こうしたニーズのどこに力点を置くかで、やり方が変わってきます。たとえば、(6)を重視するな

ら、ピボットテーブルが簡単かもしれません。でもそうすると、(1)が実現できません。 

ワークシート作りというのは、そんな相反するニーズのバランスを取りつつ、

 

  ・安全性

  ・拡張性

  ・効率性

 

の落としどころを探る作業と言ってもいいかもしれません。

 

 

ということで、ためしに今回は、私流のやり方で上図のシートを集計してみたいと思います。

 

やり方の中で、「何でわざわざそんな面倒なことを・・・」と感じることもあるかもしれません。でも

いずれも、(1)~(6)のニーズのいずれかに配慮した、「わたくしなりの落としどころ」です。

 

なお、ほかにもいろいろな良い方法があるかと思いますので、あくまで一例として参考にしていた

だくのがよいかと思います。

 

 

 

●●● 入力データを、ワンクッション加工する ●●●

 

私は、入力されたデータをそのまま集計することはしません。

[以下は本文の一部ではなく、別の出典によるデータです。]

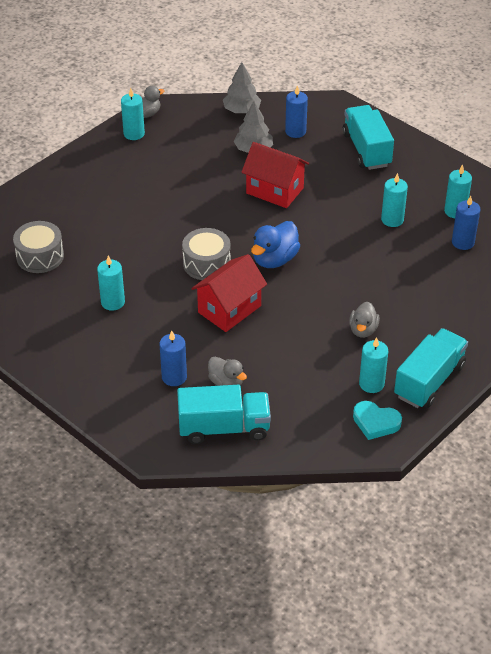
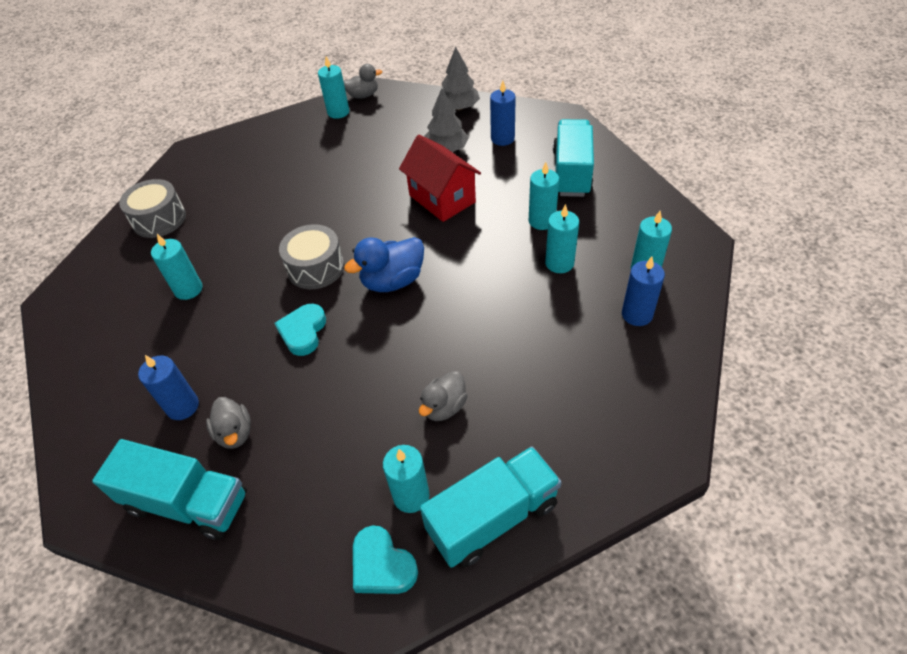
camera: 25 degrees right, 5 degrees up
(229, 309) = (303, 332): red house -> turquoise heart
(363, 192) = (542, 221): none -> turquoise candle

たいていの場合、間にシートを1枚

かめて、そこでデータを加工してから集計するようにしています。

たとえば、次のようなやり方です。

 

counif関数2_2.jpg

  (1) 集計したいデータが入力されているブックに、新規シートを作成する。

  (2) 新しく作成したシートのシート名を 「集計元データ」 にする。

  (3) 「集計元データ」シート の セルA1 に、次の計算式を入力する。

     =IF(ISBLANK(入力データ!A1),"未",入力データ!A1)

  (4) セルA1 の計算式を セルA1~K21 の範囲にコピーする。

 

このような空白セルへの対処以外にも、

  ・数値/文字列の変換

  ・文字列の置換

  ・前後に文字列を加える

など、集計対象のデータ状況に応じた加工を、あらかじめここでおこなっておくと便利です。

 

 

 

●●● 集計元の各列に名前をつける ●●●

 

次に、問1~問6の各列に、名前(範囲名)をつけておきます。

 

counif関数2_3.jpg

  (1) B~K列 を選択する。

  (2) メニューから [挿入]-[名前]-[作成] を実行する。

  (3) [上端行]のみオンにして、[OK]をクリック。

 

 

●●● あっけない集計 ●●●

 

ここまで準備ができたら、いよいよ集計にかかります。

 

counif関数2_4.jpg 

  (1) 新規シートを作成する。

  (2) 新しく作成したシートのシート名を 「集計」 にする。

  (3) セルB1~B5 に 「問1」~「問5」 の文字列を入力。

  (4) セルA2~A7 に 1~5 の数値と、「未」というの文字列を入力。

  (5) 「集計」シート の セルB2  に、次の計算式を入力する。

     =COUNTIF(INDIRECT(B$1),$A2)

  (6) セルB2 の計算式を セルB2~F7 の範囲にコピーする。

 

これまでの準備のおかげで、ひとつの計算式だけで、問1~問5のすべての集計ができます。

 

この例題は、やり方と手順の紹介にとどめます。INDIRECT関数 や計算式の解説を始めると、

どんどん横道に逸れそうですので。

 

 

ということで今回は、わたくしの個人的な集計テクニックの一部を紹介いたしました。